Wayne Rooney is unveiled today as the NSPCC’s first Ambassador for Childhood. Wayne will help lead the charity’s fight for every childhood by promoting the NSPCC’s campaigns and its services – particularly those that support dads – to his millions of fans. The charity also hopes Wayne’s support will encourage more boys to speak out if they are suffering abuse or struggling to cope with depression or bullying, as currently four times as many girls as boys contact ChildLine, the free, 24 hour helpline provided by the NSPCC.
Every time I put on the captain’s armband I’m filled with pride. I feel the same becoming the NSPCC’s first Ambassador for Childhood and having the chance to help lead the fight for childhood.

Rooney has spoken about what this charity means to him and why he wanted to get involved.

Being a dad of two young boys changes your perspective on everything. You never stop learning as a parent. It can be tough, and some parents need that bit of extra support. As a youngster I was lucky that my mum and dad always loved and supported me and my brothers.

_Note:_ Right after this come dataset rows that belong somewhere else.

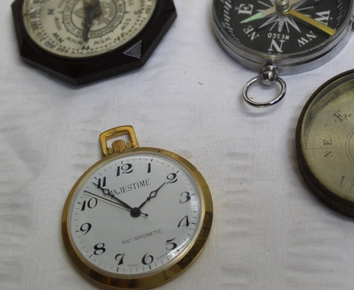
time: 1:53
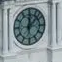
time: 12:07
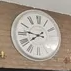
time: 7:46
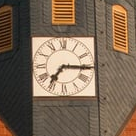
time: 7:15
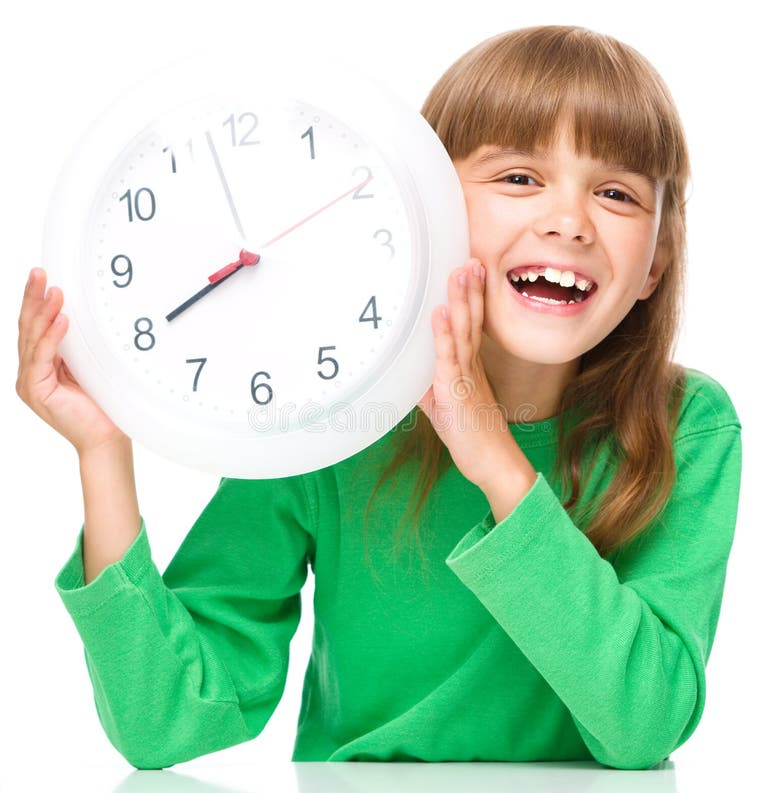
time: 7:57
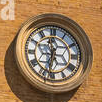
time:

They helped make my dreams of becoming a footballer come true – I couldn’t have done it without them. It upsets me to think that there are so many children damaged by abuse, or parents struggling to do their best but not able to give the kids the support they need.

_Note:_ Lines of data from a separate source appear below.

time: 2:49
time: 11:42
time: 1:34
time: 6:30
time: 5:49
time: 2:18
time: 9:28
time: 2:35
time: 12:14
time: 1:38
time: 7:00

I’ve spent time with NSPCC staff and volunteers in Manchester and I was really humbled by that experience. I heard amazing stories of the children and families they help. I met so many passionate people including volunteers who give up their time for children. I came away feeling that I just wanted to help.

Every child has the right to try and make their dreams come true but unfortunately there are thousands out there right now in need of help. I hope I can help make my younger fans especially aware of the NSPCC and encourage them to speak up if they need help.